Collected data:
◆ ◆ ◆ ◆

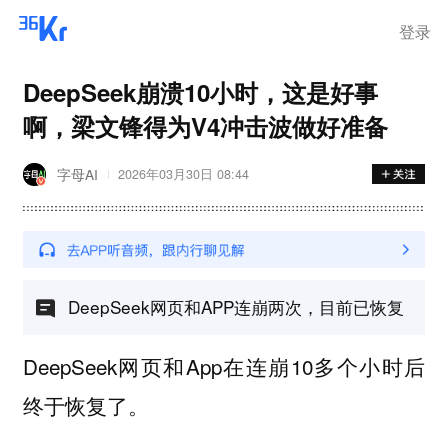
登录
DeepSeek崩溃10小时，这是好事
啊，梁文锋得为V4冲击波做好准备
字母AI
2026年03月30日 08:44
DeepSeek网页和APP连崩两次，目前已恢复
DeepSeek网页和App在连崩10多个小时后
终于恢复了。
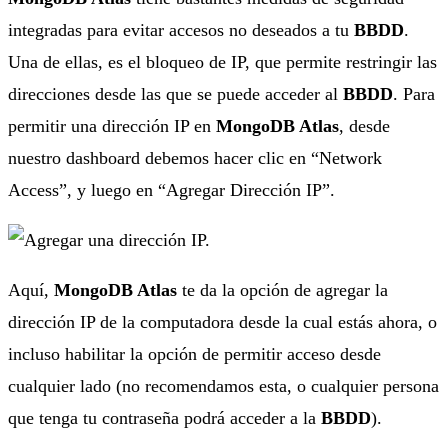
integradas para evitar accesos no deseados a tu
BBDD
.
Una de ellas, es el bloqueo de IP, que permite restringir las
direcciones desde las que se puede acceder al
BBDD
. Para
permitir una dirección IP en
MongoDB Atlas
, desde
nuestro dashboard debemos hacer clic en “Network
Access”, y luego en “Agregar Dirección IP”.
Aquí,
MongoDB Atlas
te da la opción de agregar la
dirección IP de la computadora desde la cual estás ahora, o
incluso habilitar la opción de permitir acceso desde
cualquier lado (no recomendamos esta, o cualquier persona
que tenga tu contraseña podrá acceder a la
BBDD
).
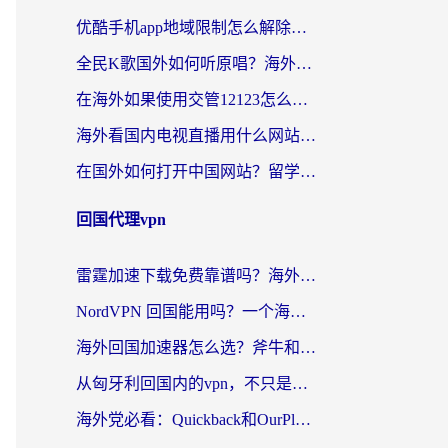
优酷手机app地域限制怎么解除？海外党亲测有效的追剧方案
全民K歌国外如何听原唱？海外党亲测有效的回国加速器选择指南
在海外如果使用交管12123怎么处理？留学生亲测有效的回国加速方案
海外看国内电视直播用什么网站比较好？一篇解决你所有追剧难题的实用指南
在国外如何打开中国网站？留学生与海外华人的无缝访问指南
回国代理vpn
雷霆加速下载免费靠谱吗？海外党选回国加速器的避坑指南（附热门工具对比）
NordVPN 回国能用吗？一个海外用户必须面对的真实困境
海外回国加速器怎么选？斧牛和海龟哪个好？一篇帮你避开坑的实用指南
从匈牙利回国内的vpn，不只是为了刷剧那么简单
海外党必看：Quickback和OurPlay好用吗？3分钟选对回国加速器，无缝刷剧玩游戏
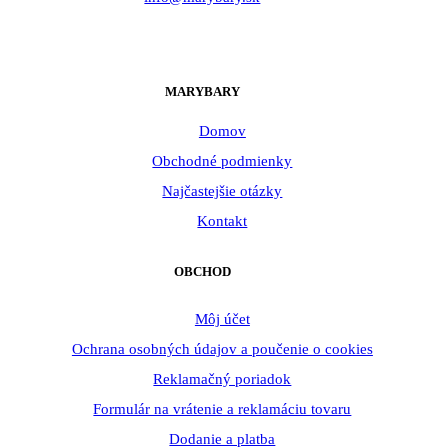
MARYBARY
Domov
Obchodné podmienky
Najčastejšie otázky
Kontakt
OBCHOD
Môj účet
Ochrana osobných údajov a poučenie o cookies
Reklamačný poriadok
Formulár na vrátenie a reklamáciu tovaru
Dodanie a platba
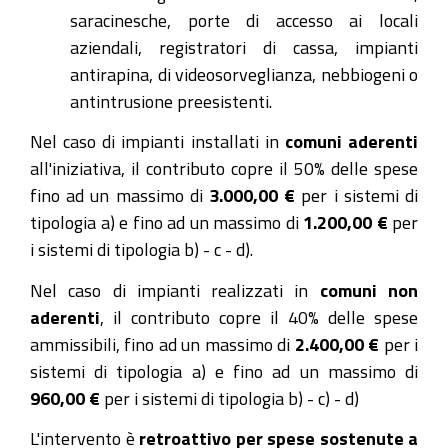
saracinesche, porte di accesso ai locali
aziendali, registratori di cassa, impianti
antirapina, di videosorveglianza, nebbiogeni o
antintrusione preesistenti.
Nel caso di impianti installati in
comuni aderenti
all'iniziativa, il contributo copre il 50% delle spese
fino ad un massimo di
3.000,00 €
per i sistemi di
tipologia a) e fino ad un massimo di
1.200,00 €
per
i sistemi di tipologia b) - c - d).
Nel caso di impianti realizzati in
comuni non
aderenti
, il contributo copre il 40% delle spese
ammissibili, fino ad un massimo di
2.400,00 €
per i
sistemi di tipologia a) e fino ad un massimo di
960,00 €
per i sistemi di tipologia b) - c) - d)
L'intervento è
retroattivo per spese sostenute a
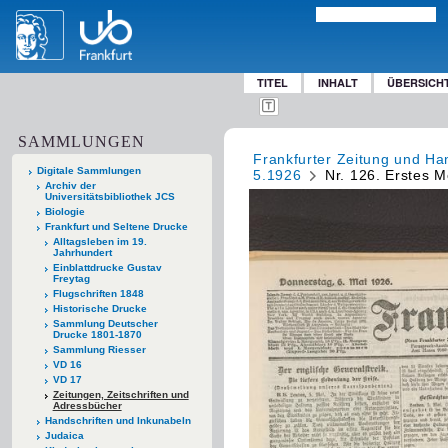
TITEL
INHALT
ÜBERSICH
SAMMLUNGEN
Frankfurter Zeitung und Han
Digitale Sammlungen
5.1926
Nr. 126. Erstes M
Archiv der
Universitätsbibliothek JCS
Biologie
Frankfurt und Seltene Drucke
Alltagsleben im 19.
Jahrhundert
Einblattdrucke Gustav
Freytag
Flugschriften 1848
Historische Drucke
Sammlung Deutscher
Drucke 1801-1870
Sammlung Riesser
VD 16
VD 17
Zeitungen, Zeitschriften und
Adressbücher
Handschriften und Inkunabeln
Judaica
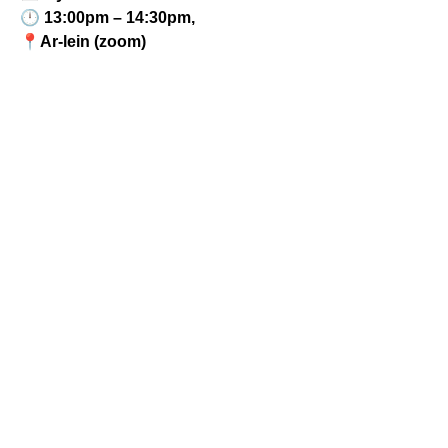
🕛 13:00pm – 14:30pm,
📍Ar-lein (zoom)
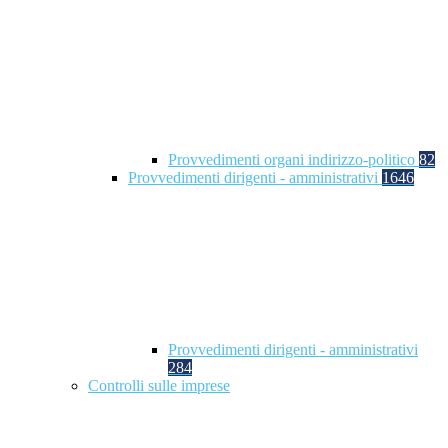
Provvedimenti organi indirizzo-politico
82
Provvedimenti dirigenti - amministrativi
1646
Provvedimenti dirigenti - amministrativi
284
Controlli sulle imprese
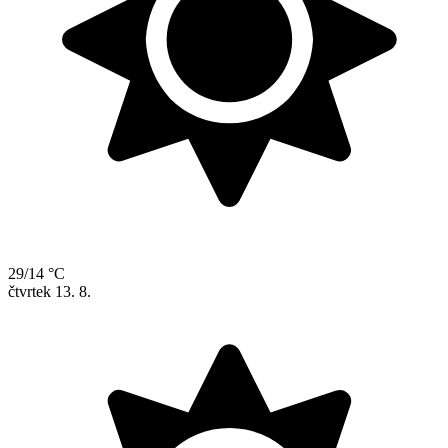
29/14 °C
čtvrtek
13. 8.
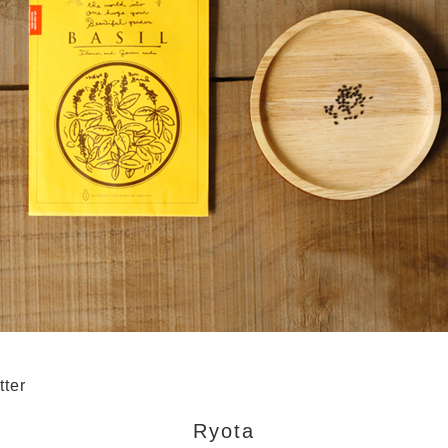
tter
Ryota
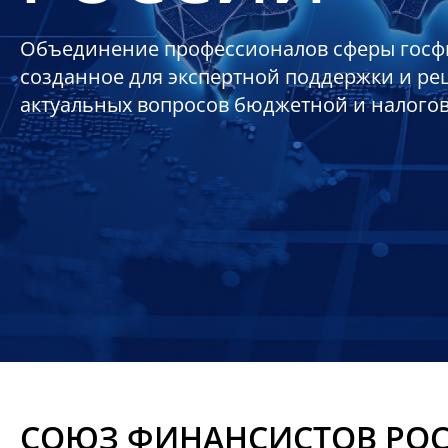
Объединение профессионалов сферы госф
созданное для экспертной поддержки и р
актуальных вопросов бюджетной и налого
СОЮЗ ФИНАНСИСТОВ РО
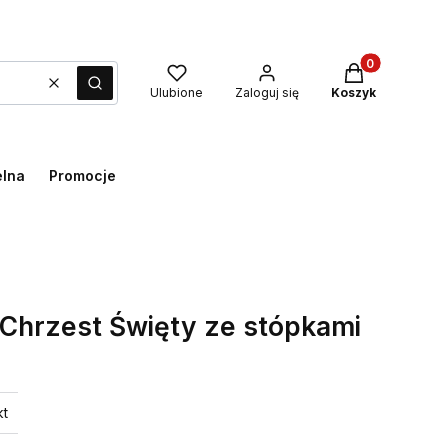
Produkty w kos
Wyczyść
Szukaj
Ulubione
Zaloguj się
Koszyk
elna
Promocje
 Chrzest Święty ze stópkami
kt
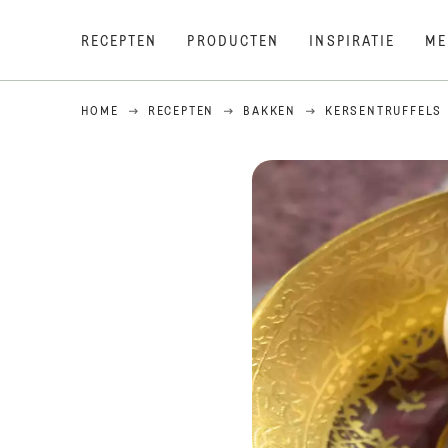
RECEPTEN
PRODUCTEN
INSPIRATIE
ME
HOME
RECEPTEN
BAKKEN
KERSENTRUFFELS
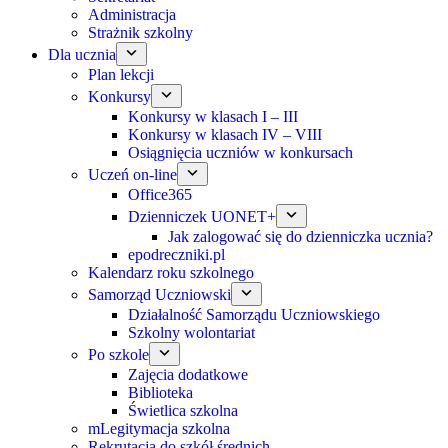
Administracja
Strażnik szkolny
Dla ucznia
Plan lekcji
Konkursy
Konkursy w klasach I – III
Konkursy w klasach IV – VIII
Osiągnięcia uczniów w konkursach
Uczeń on-line
Office365
Dzienniczek UONET+
Jak zalogować się do dzienniczka ucznia?
epodreczniki.pl
Kalendarz roku szkolnego
Samorząd Uczniowski
Działalność Samorządu Uczniowskiego
Szkolny wolontariat
Po szkole
Zajęcia dodatkowe
Biblioteka
Świetlica szkolna
mLegitymacja szkolna
Rekrutacja do szkół średnich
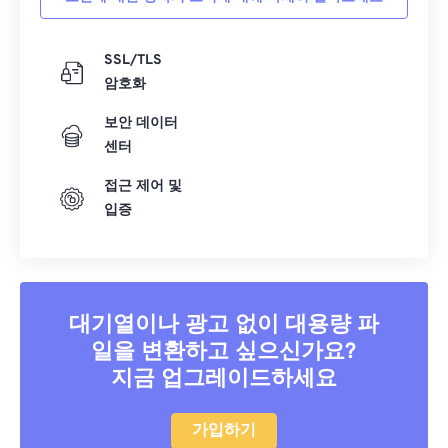
SSL/TLS
암호화
보안 데이터
센터
접근 제어 및
입증
대기열이나 광고 없이 대용량 파
일을 변환하고 싶으신가요?
지금 업그레이드하세요
가입하기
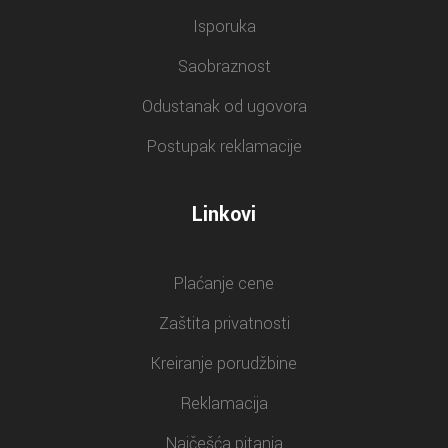
Isporuka
Saobraznost
Odustanak od ugovora
Postupak reklamacije
Linkovi
Plaćanje cene
Zaštita privatnosti
Kreiranje porudžbine
Reklamacija
Najčešća pitanja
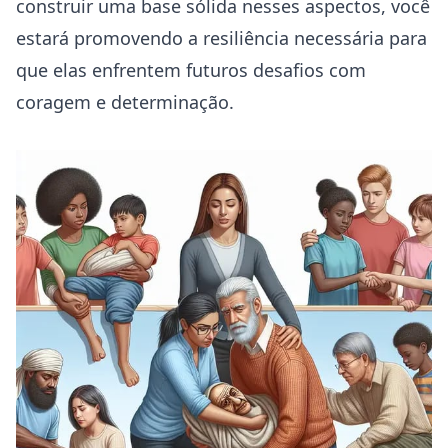
construir uma base sólida nesses aspectos, você
estará promovendo a resiliência necessária para
que elas enfrentem futuros desafios com
coragem e determinação.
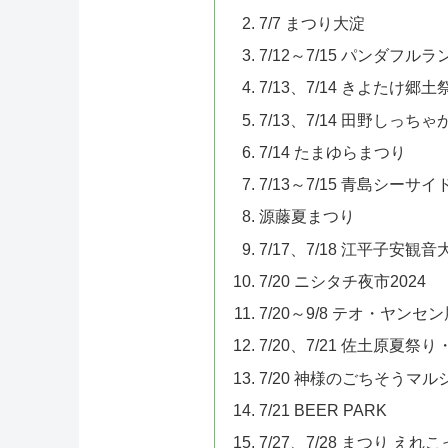
7/7 まつり大淀
7/12～7/15 パンダフルラ
7/13、7/14 きよたけ郷土
7/13、7/14 田野しっちゃ
7/14 たまゆらまつり
7/13～7/15 青島シーサ
源藤夏まつり
7/17、7/18 江平子安観音
7/20 ニシタチ夜市2024
7/20～9/8 テオ・ヤンセ
7/20、7/21 佐土原夏
7/20 神様のごちそうマル
7/21 BEER PARK
7/27、7/28 まつり えれ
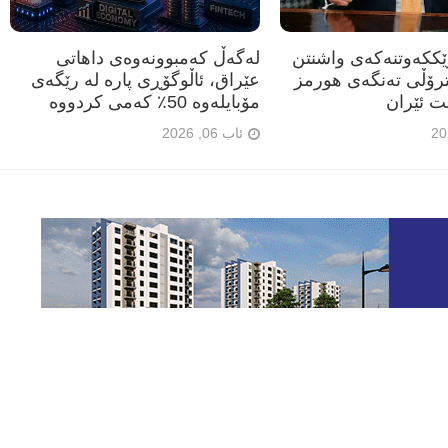
رێککەوتنەکەی واشنتن
لەگەڵ کەمبوونەوەی داهاتی
ترۆڵی تەنگەی هورمز
عێراق، ئاڵوگۆڕی پارە لە رێگەی
ت ئێران
مۆبایلەوە 50٪ کەمی کردووە
ئاب 06, 2026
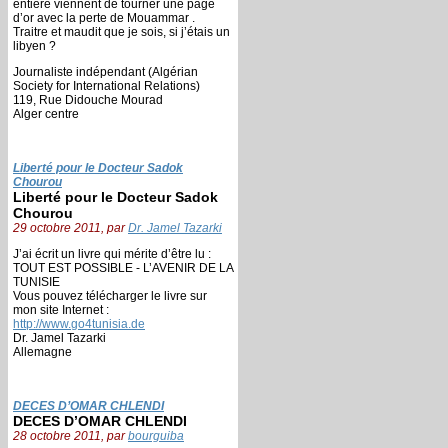
entière viennent de tourner une page
d’or avec la perte de Mouammar .
Traitre et maudit que je sois, si j’étais un
libyen ?
Journaliste indépendant (Algérian
Society for International Relations)
119, Rue Didouche Mourad
Alger centre
Liberté pour le Docteur Sadok
Chourou
Liberté pour le Docteur Sadok
Chourou
29 octobre 2011, par
Dr. Jamel Tazarki
J’ai écrit un livre qui mérite d’être lu :
TOUT EST POSSIBLE - L’AVENIR DE LA
TUNISIE
Vous pouvez télécharger le livre sur
mon site Internet :
http://www.go4tunisia.de
Dr. Jamel Tazarki
Allemagne
DECES D’OMAR CHLENDI
DECES D’OMAR CHLENDI
28 octobre 2011, par
bourguiba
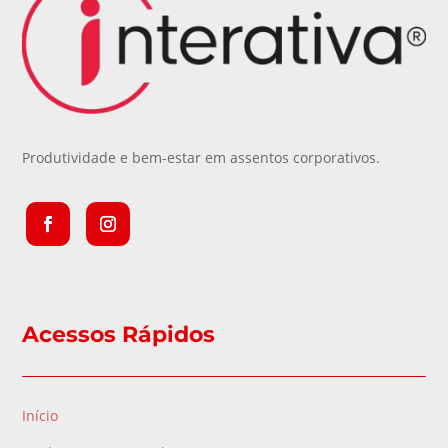
Produtividade e bem-estar em assentos corporativos.
Acessos Rápidos
Início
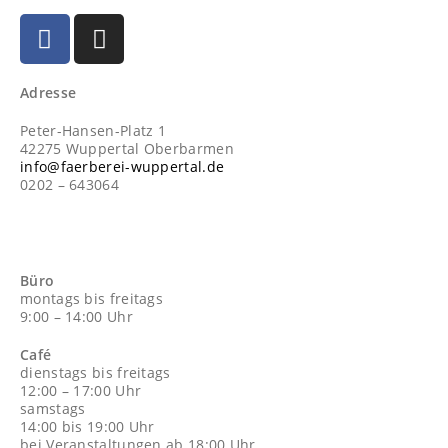
Adresse
Peter-Hansen-Platz 1
42275 Wuppertal Oberbarmen
info@faerberei-wuppertal.de
0202 – 643064
Büro
montags bis freitags
9:00 – 14:00 Uhr
Café
dienstags bis freitags
12:00 – 17:00 Uhr
samstags
14:00 bis 19:00 Uhr
bei Veranstaltungen ab 18:00 Uhr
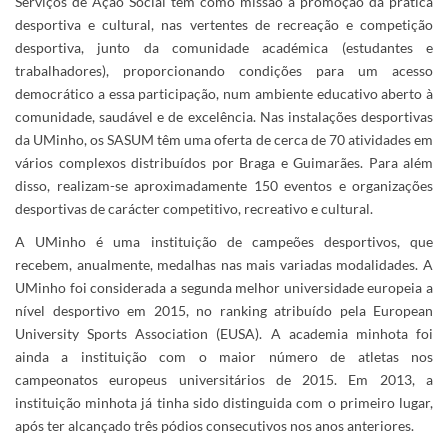
Serviços de Ação Social tem como missão a promoção da prática
desportiva e cultural, nas vertentes de recreação e competição
desportiva, junto da comunidade académica (estudantes e
trabalhadores), proporcionando condições para um acesso
democrático a essa participação, num ambiente educativo aberto à
comunidade, saudável e de excelência. Nas instalações desportivas
da UMinho, os SASUM têm uma oferta de cerca de 70 atividades em
vários complexos distribuídos por Braga e Guimarães. Para além
disso, realizam-se aproximadamente 150 eventos e organizações
desportivas de carácter competitivo, recreativo e cultural.
A UMinho é uma instituição de campeões desportivos, que
recebem, anualmente, medalhas nas mais variadas modalidades. A
UMinho foi considerada a segunda melhor universidade europeia a
nível desportivo em 2015, no ranking atribuído pela European
University Sports Association (EUSA). A academia minhota foi
ainda a instituição com o maior número de atletas nos
campeonatos europeus universitários de 2015. Em 2013, a
instituição minhota já tinha sido distinguida com o primeiro lugar,
após ter alcançado três pódios consecutivos nos anos anteriores.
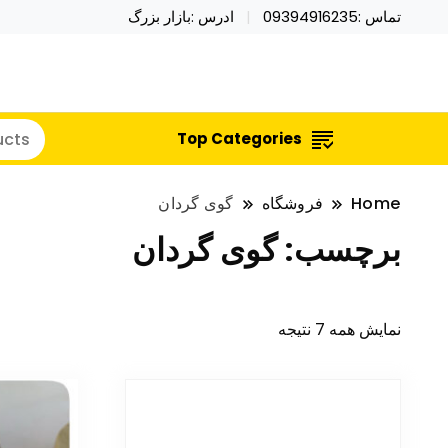
تماس :09394916235
ادرس :بازار بزرگ
خرید محصولات خاص فیجت اسباب بازی تراول ماگ نای
نایکر توی فروش عمده لوازم هالووی
Top Categories
Home
فروشگاه
گوی گردان
برچسب:
گوی گردان
نمایش همه 7 نتیجه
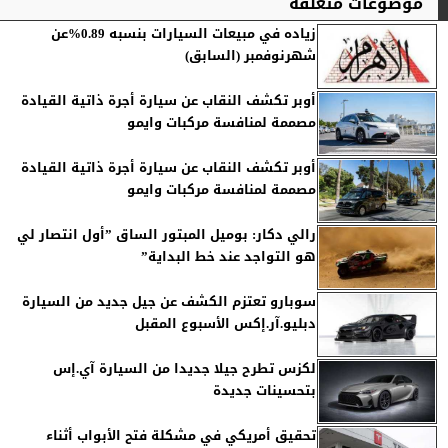
موضوعات متعلقة
زياده في مبيعات السيارات بنسبه 0.89%عن
شهرنوفمبر (السابق)
أوبر تكشف النقاب عن سيارة أجرة ذاتية القيادة
مصممة لمنافسة مركبات وايمو
أوبر تكشف النقاب عن سيارة أجرة ذاتية القيادة
مصممة لمنافسة مركبات وايمو
رالي دكار: بوميل المبتور الساق ”أول انتصار لي
هو التواجد عند خط البداية”
سوبارو تعتزم الكشف عن جيل جديد من السيارة
دبليو.آر.إكس الأسبوع المقبل
لكزس تطرح جيلا جديدا من السيارة آي.إس
بتحسينات جديدة
تحقيق أمريكي في مشكلة فتح الأبواب أثناء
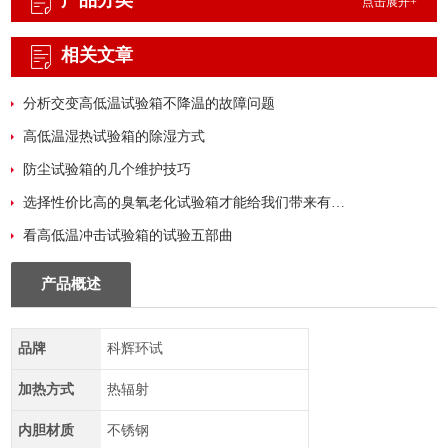
产品分类
点击展开+
相关文章
分析交变高低温试验箱不降温的故障问题
高低温湿热试验箱的除湿方式
防尘试验箱的几个维护技巧
选择性价比高的臭氧老化试验箱才能给我们带来有效的帮助
看高低温冲击试验箱的试验五部曲
产品概述
品牌
科辉环试
加热方式
热辐射
内胆材质
不锈钢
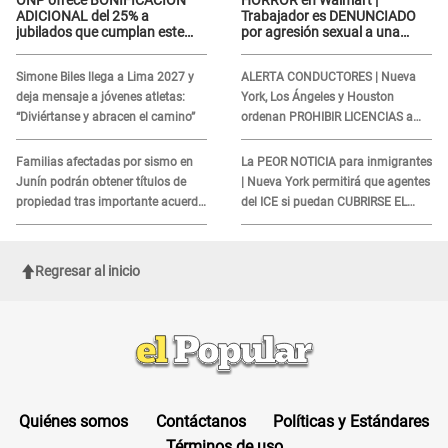
ONP ofrece BONIFICACIÓN
HORROR en Walmart |
ADICIONAL del 25% a
Trabajador es DENUNCIADO
jubilados que cumplan este
por agresión sexual a una
REQUISITO: revisa si accedes
cliente y su respuesta
aquí
INDIGNÓ A TODOS
Simone Biles llega a Lima 2027 y
ALERTA CONDUCTORES | Nueva
deja mensaje a jóvenes atletas:
York, Los Ángeles y Houston
“Diviértanse y abracen el camino”
ordenan PROHIBIR LICENCIAS a
quienes no presenten ESTE
DOCUMENTO
Familias afectadas por sismo en
La PEOR NOTICIA para inmigrantes
Junín podrán obtener títulos de
| Nueva York permitirá que agentes
propiedad tras importante acuerdo
del ICE si puedan CUBRIRSE EL
de Cofopri
ROSTRO
Regresar al inicio
Quiénes somos
Contáctanos
Políticas y Estándares
Términos de uso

◆ ◆ ◆ ◆

From the records above, write out exactly the lines that begin at the line with "Działalność Samorządu Uczniowskiego" and end at the line with "que elas enfrentem futuros desafios com". Pictures must not appear in the output.

Działalność Samorządu Uczniowskiego
Szkolny wolontariat
Po szkole
Zajęcia dodatkowe
Biblioteka
Świetlica szkolna
mLegitymacja szkolna
Rekrutacja do szkół średnich
SSL/TLS
암호화
보안 데이터
센터
접근 제어 및
입증
대기열이나 광고 없이 대용량 파
일을 변환하고 싶으신가요?
지금 업그레이드하세요
가입하기
Isporuka
Saobraznost
Odustanak od ugovora
Postupak reklamacije
Linkovi
Plaćanje cene
Zaštita privatnosti
Kreiranje porudžbine
Reklamacija
Najčešća pitanja
construir uma base sólida nesses aspectos, você
estará promovendo a resiliência necessária para
que elas enfrentem futuros desafios com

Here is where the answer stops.